WOLPE: I think you’re probably right. I could imagine him as a king. First of all, he was the son of the king, so he was the natural heir. And as we know, that often happens — that the natural heir may not be the fitting king. And also, I thought that Jonathan was the kind of person that people would be drawn to, but I think that that’s probably a worthy caveat: He probably would’ve gotten killed in the kingship in a way that David was too strong a personality and too crafty an operator to allow himself to be killed.
On Chronicles as the boring version of Samuel
COWEN: Now on page 18, there’s a claim you make and I don’t want to misquote you here, but I understand you to be saying something like, “Chronicles is like a boring retelling of the story of David.”
WOLPE: That’s almost a direct quote. I said, “Chronicles is Samuel made boring.”
COWEN: But again, coming to this as an outsider, I read Chronicles, I think of Chronicles as the very long-run perspective, saying that all of these events of the moment, which are so dramatic, so emotional, so engrossing, they seem to be what’s so relevant. Just like we’re all entranced by Twitter or the daily news.
But ultimately, what matters is the long run of history. Does the kingdom survive? And it’s actually the contrast between the extreme impersonality of Chronicles and the deeply personal story of Book of Samuel — that are these multiple duelers competing, layers or levels of wisdom. And that, that’s better than either book taken alone. Am I off base there?
WOLPE: No, I think that’s a beautiful explanation. I would say two things about it: One is, if you’re writing this story of David, and you’re writing the story of David as opposed to, say, a political analysis of David’s kingship, then you want the story at its most dramatic, full of blood and fury and sex and betrayal and so on. And that’s in Samuel.
The second is that Chronicles — it’s not just that Chronicles is . . .

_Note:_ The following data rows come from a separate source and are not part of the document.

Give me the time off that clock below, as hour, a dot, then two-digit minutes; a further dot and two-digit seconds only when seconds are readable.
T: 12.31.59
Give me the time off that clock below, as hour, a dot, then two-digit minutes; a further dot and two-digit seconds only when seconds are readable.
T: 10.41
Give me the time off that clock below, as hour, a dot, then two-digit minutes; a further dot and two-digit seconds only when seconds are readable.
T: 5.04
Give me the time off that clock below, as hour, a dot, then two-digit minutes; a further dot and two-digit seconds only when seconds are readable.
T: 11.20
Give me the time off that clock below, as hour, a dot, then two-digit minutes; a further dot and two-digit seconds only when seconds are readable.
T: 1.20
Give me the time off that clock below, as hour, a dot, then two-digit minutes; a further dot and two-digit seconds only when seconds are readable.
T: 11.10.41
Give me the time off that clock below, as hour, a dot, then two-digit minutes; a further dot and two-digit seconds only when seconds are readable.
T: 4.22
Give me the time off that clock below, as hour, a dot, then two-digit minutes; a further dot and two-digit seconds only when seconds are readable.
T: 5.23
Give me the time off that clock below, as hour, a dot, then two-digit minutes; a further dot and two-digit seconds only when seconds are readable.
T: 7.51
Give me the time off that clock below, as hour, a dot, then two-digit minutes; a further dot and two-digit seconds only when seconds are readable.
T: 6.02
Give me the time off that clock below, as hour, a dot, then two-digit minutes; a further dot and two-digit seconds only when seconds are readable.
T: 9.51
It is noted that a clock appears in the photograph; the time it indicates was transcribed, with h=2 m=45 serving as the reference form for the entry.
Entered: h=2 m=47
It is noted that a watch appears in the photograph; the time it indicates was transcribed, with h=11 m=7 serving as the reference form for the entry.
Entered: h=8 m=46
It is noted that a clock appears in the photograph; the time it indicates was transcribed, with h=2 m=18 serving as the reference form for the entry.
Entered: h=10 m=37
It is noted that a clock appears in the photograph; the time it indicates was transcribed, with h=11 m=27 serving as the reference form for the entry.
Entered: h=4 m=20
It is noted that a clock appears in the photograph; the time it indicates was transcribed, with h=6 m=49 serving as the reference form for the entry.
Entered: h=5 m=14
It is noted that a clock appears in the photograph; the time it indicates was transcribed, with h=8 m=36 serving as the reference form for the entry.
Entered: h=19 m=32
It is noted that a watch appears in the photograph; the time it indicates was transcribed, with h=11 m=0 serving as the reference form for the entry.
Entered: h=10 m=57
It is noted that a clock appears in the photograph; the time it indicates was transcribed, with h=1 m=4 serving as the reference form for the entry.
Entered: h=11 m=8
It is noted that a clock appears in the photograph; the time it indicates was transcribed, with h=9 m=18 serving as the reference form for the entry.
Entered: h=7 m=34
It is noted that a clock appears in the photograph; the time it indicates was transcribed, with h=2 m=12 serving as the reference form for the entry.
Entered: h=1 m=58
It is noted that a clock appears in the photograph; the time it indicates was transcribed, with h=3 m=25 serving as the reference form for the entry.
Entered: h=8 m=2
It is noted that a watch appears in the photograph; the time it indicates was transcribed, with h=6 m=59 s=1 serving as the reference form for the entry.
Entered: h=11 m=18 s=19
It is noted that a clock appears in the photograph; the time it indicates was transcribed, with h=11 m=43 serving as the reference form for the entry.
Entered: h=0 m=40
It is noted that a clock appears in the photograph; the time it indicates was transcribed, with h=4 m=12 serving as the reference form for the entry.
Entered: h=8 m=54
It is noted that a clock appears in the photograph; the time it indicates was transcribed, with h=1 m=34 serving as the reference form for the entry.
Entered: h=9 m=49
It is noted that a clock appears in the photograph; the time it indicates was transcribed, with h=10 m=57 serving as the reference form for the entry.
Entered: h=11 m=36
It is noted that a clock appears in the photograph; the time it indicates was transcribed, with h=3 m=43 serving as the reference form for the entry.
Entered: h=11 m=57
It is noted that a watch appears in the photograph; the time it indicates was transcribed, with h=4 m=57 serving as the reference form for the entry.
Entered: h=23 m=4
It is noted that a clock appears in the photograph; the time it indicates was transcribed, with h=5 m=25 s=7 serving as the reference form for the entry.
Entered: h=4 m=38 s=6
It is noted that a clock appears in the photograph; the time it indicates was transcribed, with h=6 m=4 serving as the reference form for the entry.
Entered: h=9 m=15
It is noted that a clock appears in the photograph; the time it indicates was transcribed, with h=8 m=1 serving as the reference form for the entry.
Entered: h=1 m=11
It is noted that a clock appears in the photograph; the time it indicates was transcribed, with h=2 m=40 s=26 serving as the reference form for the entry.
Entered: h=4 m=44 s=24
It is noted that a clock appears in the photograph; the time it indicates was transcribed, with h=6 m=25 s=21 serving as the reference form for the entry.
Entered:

When I said it was made boring, what I meant was, not that it’s a dry textbook as opposed to a bodice ripper of a romance novel. But that it takes the very humanness of David and tries to sanctify him, in a way that I think is untrue to David’s character. It’s the first time, for example, that the character of the Satan appears as an inciter. He incites David to do something bad, so that way you don’t have to blame David that he did it.
And in that sense, I think the Chronicles is a sanitizing of the real history of David, even though it may be a more interesting political — I don’t know — more interesting, a different political lens.